Fritz Humer: Before going into more detail, I would like to highlight the fact that Emerging Markets consumers make up about 75 percent of the world population. To be able to grow in Emerging Markets, it is important to see the differences to Developed Markets. Firstly, the Emerging Markets are made up of much more young people - about 9 percent of the total population is aged between 13 to17 year-old - than Developed Markets. This large proportion of a young population is very important for food manufacturers as they set the trend for future consumption.
Secondly, the annual flexible packaging consumption per capita is less than one fifth from that of Developed Markets. Nonetheless, the flexible packaging CAGR growth (2015-20) is predicted to be 3 times higher than in the Developed Markets.
When thinking of Emerging Markets it is also important to realize, that urbanization and a growing number of women who take on jobs boosts the demand for convenience food and influences pack sizes. Instead of being at home all day, shopping at markets and preparing the food from scratch they will have less time to dedicate themselves to cooking for the family so they will have to fall back on convenience products which supermarkets offer.

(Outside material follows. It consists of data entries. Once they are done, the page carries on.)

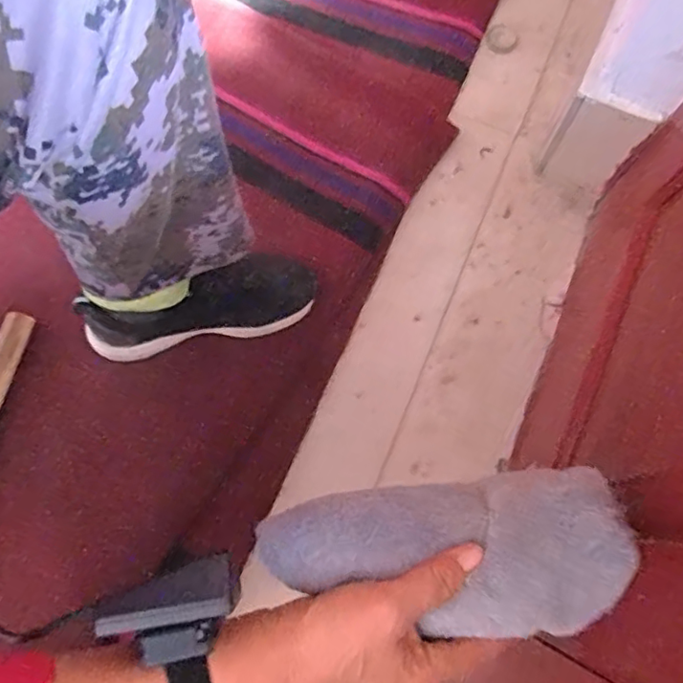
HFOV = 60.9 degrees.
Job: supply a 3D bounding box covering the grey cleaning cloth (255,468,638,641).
[{"bbox_3d":[0.050,0.120,0.336,0.212,0.036,0.087,-1,72,11],"label":"grey cleaning cloth"}]

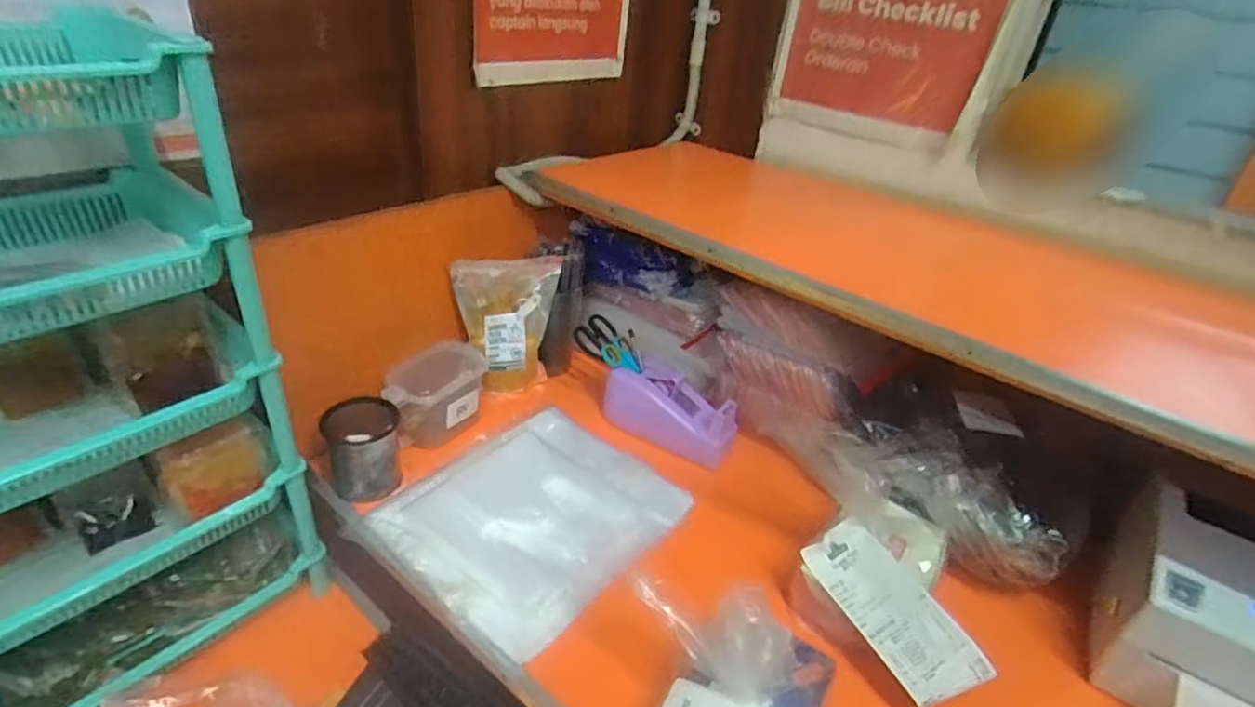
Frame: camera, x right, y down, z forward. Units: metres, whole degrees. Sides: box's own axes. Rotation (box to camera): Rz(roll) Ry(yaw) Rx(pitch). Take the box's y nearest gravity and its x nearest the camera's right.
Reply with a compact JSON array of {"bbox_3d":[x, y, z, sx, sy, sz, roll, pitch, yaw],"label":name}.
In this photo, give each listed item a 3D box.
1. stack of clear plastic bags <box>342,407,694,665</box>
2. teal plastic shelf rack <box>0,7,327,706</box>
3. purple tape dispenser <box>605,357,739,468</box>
[{"bbox_3d":[-0.118,0.193,0.767,0.261,0.033,0.317,28,37,31],"label":"stack of clear plastic bags"},{"bbox_3d":[-0.506,0.036,0.556,0.223,0.570,0.309,27,36,29],"label":"teal plastic shelf rack"},{"bbox_3d":[0.065,0.081,0.918,0.194,0.084,0.078,23,35,24],"label":"purple tape dispenser"}]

Another important element to highlight is the growing trend of sustainable packaging in the Indian market - this is mainly due to a growing middle class, who is aware of the country’s rapid and widespread environmental degradation. Currently in India, the converters that are able to address market sustainability concerns can become very successful. We at Constantia, are about to develop - in partnership with one of our major local customers - a laminate that is 100 percent recyclable with enhanced productivity improvements.
To sum it up, I think that the three key success factors to address Emerging Markets consumers are: adaptability, affordability and availability.
Constantia Flexibles: What role does size of packaging play in Emerging Markets?
Fritz Humer: It is undeniable that in lesser developed countries the price point is a key driver for purchase. This is why in India we see billions of one portion shampoo and detergent sachets, as well as individual candies and biscuits. Hundreds of millions of Indian consumers can only afford to pay just a few rupees and smaller pack sizes reflect this. This is good news for flexible packaging manufacturers as smaller packs require comparatively more material than larger ones.
It is also important to understand that consumers in Emerging Markets do not have a long history of using rigid packaging. So it is quite easy for them to accept products like cooking oil and motor oil in flexible pouches. As the retailing infrastructure continues to develop, and affordability becomes easier for the emerging middle classes, many more opportunities will open up for larger pack sizes as well.
Constantia Flexibles: What can you say about the trends for packaged food markets of tomorrow?
Fritz Humer: With the middle youth remaining the largest population segment by the next decade, consumers in Emerging Markets will continue to be relatively young compared to developed markets where mid- and late-lifers are already predominant. Members of the middle youth cohort are often married couples with children and in the peak of their earning and spending power. This will create substantial opportunities for consumer goods companies in various sectors ranging from food to household durables.
Leading packaged food player are constantly aiming to increase their share in Emerging Markets; this reality will definitely offer a host of opportunities to Constantia Flexibles in these regions.